## En qué consiste
Copia literalmente el fragmento del texto sobre el diccionario desde "Entonces comencé a" hasta "de la mano.".

## Texto del documento
↓
TODAS LAS RESPUESTAS
por
-Roger Vilain-
Twitter: @rvilain1
El otro día les contaba que una tía, siendo todavía un niño que no sabía leer, me regaló un diccionario. La razón: era yo un preguntón capaz de enloquecer a cualquiera, de modo que el EASA -así se llamaba- caería bien a mediano y largo plazo.
En el transcurso, contra ese libraco volqué mi curiosidad. Ahí dormitaban palabras prohibidas, a veces escuchadas a alguien de la familia, proferidas en voz baja o a todo pulmón: mierda, coño, pinga, puta. Hallarlas, encontrarlas tan campantes en un libro tan gordo como extraño fue una revelación. Una revelación a medias. A medias porque imaginé que entre sus páginas estaría todo, el mundo de las palabras, habidas y por haber, empaquetado como las salchichas que traía mi madre del supermercado, y estaría además el compendio de todas las respuestas, pleno, total, abierto -abierto en un tomo cerrado, vaya paradoja- para quien se tomara la molestia de escrutar. Luego descubrí que ni lo uno ni lo otro, pues era mentira que cualquier término pululaba en aquellas ochocientas páginas y que cualquier respuesta, inherente a interrogantes que atravesaban mis meninges, tuviera en ellas su destello a modo de contestación satisfactoria.
Entonces comencé a sospechar un sitio físico. ¿Dónde ubicarlo?, ¿en cuáles geografías se levantaría como paraíso de lugares mágicos? Ve tú a saber qué diablos. Lo cierto es que di por seguro que existía, y lo mejor de esta historia, que ahora sí, que su territorio albergaba todas las respuestas, las típicas, las comunes y corrientes que suelen emanar de preguntas parecidas, e incluso aquellas fabricadas a partir de incógnitas mucho menos cotidianas. Así como después me intrigó adónde van a parar las monedas, las pequeñas prendas como anillos o zarcillos, las medias y, en fin, esos objetos que desaparecen después de usar la lavadora, pensé que el ancho mundo llevaba otro secreto en las entrañas, un rincón útil y emocionante en el que las respuestas, absolutamente todas las respuestas, se hallaban como frutas al alcance de la mano.
↑
## Extracto de datos
↓
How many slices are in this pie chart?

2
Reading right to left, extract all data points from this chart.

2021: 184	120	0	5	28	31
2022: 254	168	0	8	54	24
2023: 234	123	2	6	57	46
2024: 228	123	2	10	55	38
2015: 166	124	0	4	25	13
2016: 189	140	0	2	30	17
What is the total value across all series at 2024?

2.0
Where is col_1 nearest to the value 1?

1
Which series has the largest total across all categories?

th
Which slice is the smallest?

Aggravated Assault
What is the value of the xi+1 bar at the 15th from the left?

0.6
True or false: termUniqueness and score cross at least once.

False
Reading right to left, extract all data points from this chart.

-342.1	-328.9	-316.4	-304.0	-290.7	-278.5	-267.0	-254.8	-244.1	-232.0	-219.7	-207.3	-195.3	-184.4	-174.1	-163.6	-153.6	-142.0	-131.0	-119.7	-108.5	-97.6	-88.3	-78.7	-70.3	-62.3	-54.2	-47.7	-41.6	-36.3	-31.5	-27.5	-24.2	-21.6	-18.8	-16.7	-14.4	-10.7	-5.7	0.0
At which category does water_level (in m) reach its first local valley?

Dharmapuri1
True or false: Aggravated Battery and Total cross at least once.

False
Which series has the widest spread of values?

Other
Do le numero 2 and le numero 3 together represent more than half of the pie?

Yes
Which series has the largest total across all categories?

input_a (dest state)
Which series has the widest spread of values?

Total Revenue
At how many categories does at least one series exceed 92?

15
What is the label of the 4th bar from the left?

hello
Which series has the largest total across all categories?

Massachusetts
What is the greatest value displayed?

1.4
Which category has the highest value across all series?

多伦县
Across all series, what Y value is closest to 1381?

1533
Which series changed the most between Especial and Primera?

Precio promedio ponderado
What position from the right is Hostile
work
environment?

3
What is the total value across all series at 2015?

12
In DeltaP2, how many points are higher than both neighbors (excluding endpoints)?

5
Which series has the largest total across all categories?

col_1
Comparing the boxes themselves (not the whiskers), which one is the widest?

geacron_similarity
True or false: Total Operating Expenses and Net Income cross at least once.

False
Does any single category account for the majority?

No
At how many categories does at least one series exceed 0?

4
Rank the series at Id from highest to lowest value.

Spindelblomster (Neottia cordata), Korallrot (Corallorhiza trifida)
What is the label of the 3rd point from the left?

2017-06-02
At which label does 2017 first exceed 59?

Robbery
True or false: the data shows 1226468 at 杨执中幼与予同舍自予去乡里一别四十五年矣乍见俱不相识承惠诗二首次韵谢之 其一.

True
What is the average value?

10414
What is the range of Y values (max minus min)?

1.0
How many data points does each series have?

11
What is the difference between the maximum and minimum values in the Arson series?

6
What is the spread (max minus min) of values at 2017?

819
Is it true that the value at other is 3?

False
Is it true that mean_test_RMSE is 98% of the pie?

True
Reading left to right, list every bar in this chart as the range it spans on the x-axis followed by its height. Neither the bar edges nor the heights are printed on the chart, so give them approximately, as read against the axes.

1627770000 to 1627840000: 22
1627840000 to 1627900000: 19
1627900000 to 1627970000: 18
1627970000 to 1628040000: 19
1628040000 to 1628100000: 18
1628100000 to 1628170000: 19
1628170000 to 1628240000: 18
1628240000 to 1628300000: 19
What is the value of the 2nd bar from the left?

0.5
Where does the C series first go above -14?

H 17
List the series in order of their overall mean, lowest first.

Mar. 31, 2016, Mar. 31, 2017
↑
## Respuesta
Entonces comencé a sospechar un sitio físico. ¿Dónde ubicarlo?, ¿en cuáles geografías se levantaría como paraíso de lugares mágicos? Ve tú a saber qué diablos. Lo cierto es que di por seguro que existía, y lo mejor de esta historia, que ahora sí, que su territorio albergaba todas las respuestas, las típicas, las comunes y corrientes que suelen emanar de preguntas parecidas, e incluso aquellas fabricadas a partir de incógnitas mucho menos cotidianas. Así como después me intrigó adónde van a parar las monedas, las pequeñas prendas como anillos o zarcillos, las medias y, en fin, esos objetos que desaparecen después de usar la lavadora, pensé que el ancho mundo llevaba otro secreto en las entrañas, un rincón útil y emocionante en el que las respuestas, absolutamente todas las respuestas, se hallaban como frutas al alcance de la mano.